Segunda-feira fui tomar café-da-manhã com a família, daí vim andando de volta pra casa e então *PUF* – a energia desapareceu. De uma vez – pareceu um reloginho! Decidi que não ia mais cozinhar nem fazer nada. Até porque sinceramente não tem mais nada pra fazer, eu já preparei tudo. O que fiz com meu tempo foi então ler bastante – colocando literatura acumulada em dia, e estudando coisas randômicas de oftalmo também, que delícia! Até voltei a dormir ok , mas a motilidade está sofrível e pela primeira vez, após completar o marco das 39 semanas, eu meio que me cansei de estar grávida. Assim, sempre preferi o status não-gravídico do que o status-gravídico, mas estava curtindo esse tempo babyfree sem pressa nenhuma. Muito pelo contrário, queria que ela chegasse no limite superior. Mas está chato subir as escadas daqui de casa. E quando descobri que se o bebê não chegar nos próximos 4 dias eu vou ter que ir na médica de 2 em 2 dias me deu um frio na espinha. Eu odeio ir ao médico that much – ou seja: bebê, pode vir, estou finalmente pronta pra você! Mas que estou sentindo que ela só sai com ordem de despejo, isso estou! Espero estar errada. A coisa boa é que comprei um celular novo, com muitos gigabytes – o meu antigo tinha só 16 gb e nem sobrava espaço para fotos – o que convenhamos, não é ideal para quem está para ter um nenê fofucho em casa.

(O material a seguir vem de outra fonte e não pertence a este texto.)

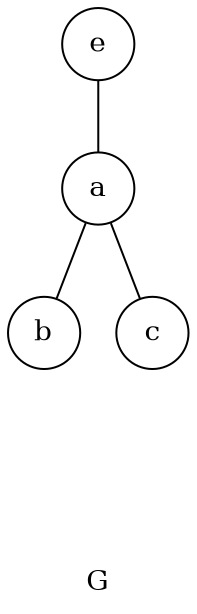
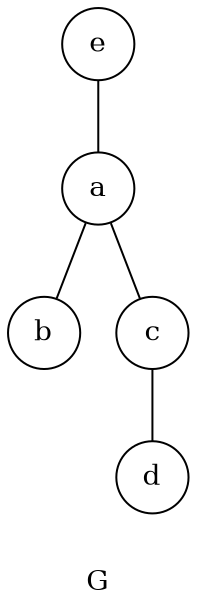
  graph {
    label=G
    splines=true
    node [shape=circle]
    a
    b
    c
+   d
    e
    a -- b
    a -- c
+   c -- d
    e -- a
  }
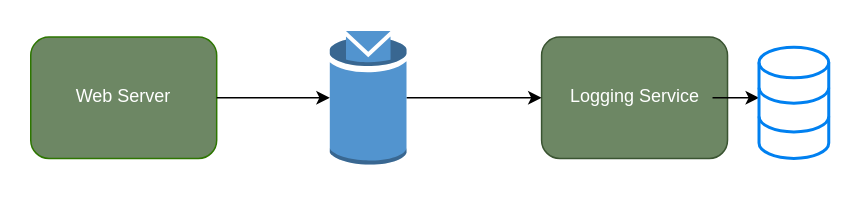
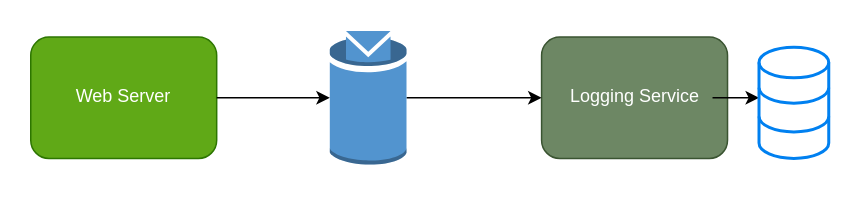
  <mxCell id="0" />
  <mxCell id="1" parent="0" />
  <mxCell id="2" value="" style="group" vertex="1" connectable="0" parent="1"><mxGeometry x="20" y="20" width="532" height="89" as="geometry" /></mxCell>
- <mxCell id="3" value="Web Server" style="rounded=1;whiteSpace=wrap;html=1;fillColor=#6d8764;strokeColor=#2D7600;fontColor=#ffffff;" parent="2" vertex="1"><mxGeometry y="4.045" width="123.961" height="80.909" as="geometry" /></mxCell>
+ <mxCell id="3" value="Web Server" style="rounded=1;whiteSpace=wrap;html=1;fillColor=#60a917;strokeColor=#2D7600;fontColor=#ffffff;" parent="2" vertex="1"><mxGeometry y="4.045" width="123.961" height="80.909" as="geometry" /></mxCell>
  <mxCell id="4" value="Logging Service" style="rounded=1;whiteSpace=wrap;html=1;fillColor=#6d8764;strokeColor=#3A5431;fontColor=#ffffff;" parent="2" vertex="1"><mxGeometry x="340.563" y="4.045" width="123.961" height="80.909" as="geometry" /></mxCell>
  <mxCell id="5" value="" style="edgeStyle=orthogonalEdgeStyle;rounded=0;orthogonalLoop=1;jettySize=auto;html=1;exitX=1;exitY=0.5;exitDx=0;exitDy=0;exitPerimeter=0;" parent="2" source="8" target="4" edge="1"><mxGeometry relative="1" as="geometry"><mxPoint x="278.913" y="48.545" as="sourcePoint" /></mxGeometry></mxCell>
  <mxCell id="6" value="" style="edgeStyle=orthogonalEdgeStyle;rounded=0;orthogonalLoop=1;jettySize=auto;html=1;" parent="2" edge="1"><mxGeometry relative="1" as="geometry"><mxPoint x="454.524" y="44.5" as="sourcePoint" /><mxPoint x="485.515" y="44.5" as="targetPoint" /></mxGeometry></mxCell>
  <mxCell id="7" value="" style="html=1;verticalLabelPosition=bottom;align=center;labelBackgroundColor=#ffffff;verticalAlign=top;strokeWidth=2;strokeColor=#0080F0;shadow=0;dashed=0;shape=mxgraph.ios7.icons.data;" parent="2" vertex="1"><mxGeometry x="485.515" y="10.788" width="46.485" height="74.167" as="geometry" /></mxCell>
  <mxCell id="8" value="" style="outlineConnect=0;dashed=0;verticalLabelPosition=bottom;verticalAlign=top;align=center;html=1;shape=mxgraph.aws3.topic;fillColor=#5294CF;gradientColor=none;" parent="2" vertex="1"><mxGeometry x="199.371" width="51.134" height="89" as="geometry" /></mxCell>
  <mxCell id="9" value="" style="edgeStyle=orthogonalEdgeStyle;rounded=0;orthogonalLoop=1;jettySize=auto;html=1;entryX=0;entryY=0.5;entryDx=0;entryDy=0;entryPerimeter=0;" parent="2" source="3" target="8" edge="1"><mxGeometry relative="1" as="geometry"><mxPoint x="185.942" y="48.545" as="targetPoint" /></mxGeometry></mxCell>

Semana 39-40Primavera chegou, mas minha filha não

Há flores por todos os lados

Essa semana foi uma delícia – a energia, aliás, voltou. Os dias estavam todos tão, mas tão lindos que até estou perdoando o fato de ter comprado uns ítens de inverno para RN claramente à toa. Fui algumas vezes na médica, mas sempre com ótima companhia e depois emendando em passeios maravilhosos e me mimando com algumas delícias aqui e ali. Se havia alguma dúvida que caminhadas não necessariamente engatilham um trabalho de parto não-iniciado, sou a prova viva. Nem a lua cheia ajudou. Andei quilômetros e mais quilômetros! Completei as 40 semanas há 3 dias, então falta pouquíssimo para ela chegar – se não for bem, vai por mal. hahahaha Mas sério, estamos perto da “ordem de despejo”, então termino aqui o diário da gravidez porque de uma forma ou outra não chegarei grávida ao próximo sábado. Mal posso esperar pela próxima fase e pela maior alegria da minha vida! E obrigada a você que leu tudo até aqui torcendo por mim e por minha família ! Agradeço de coração.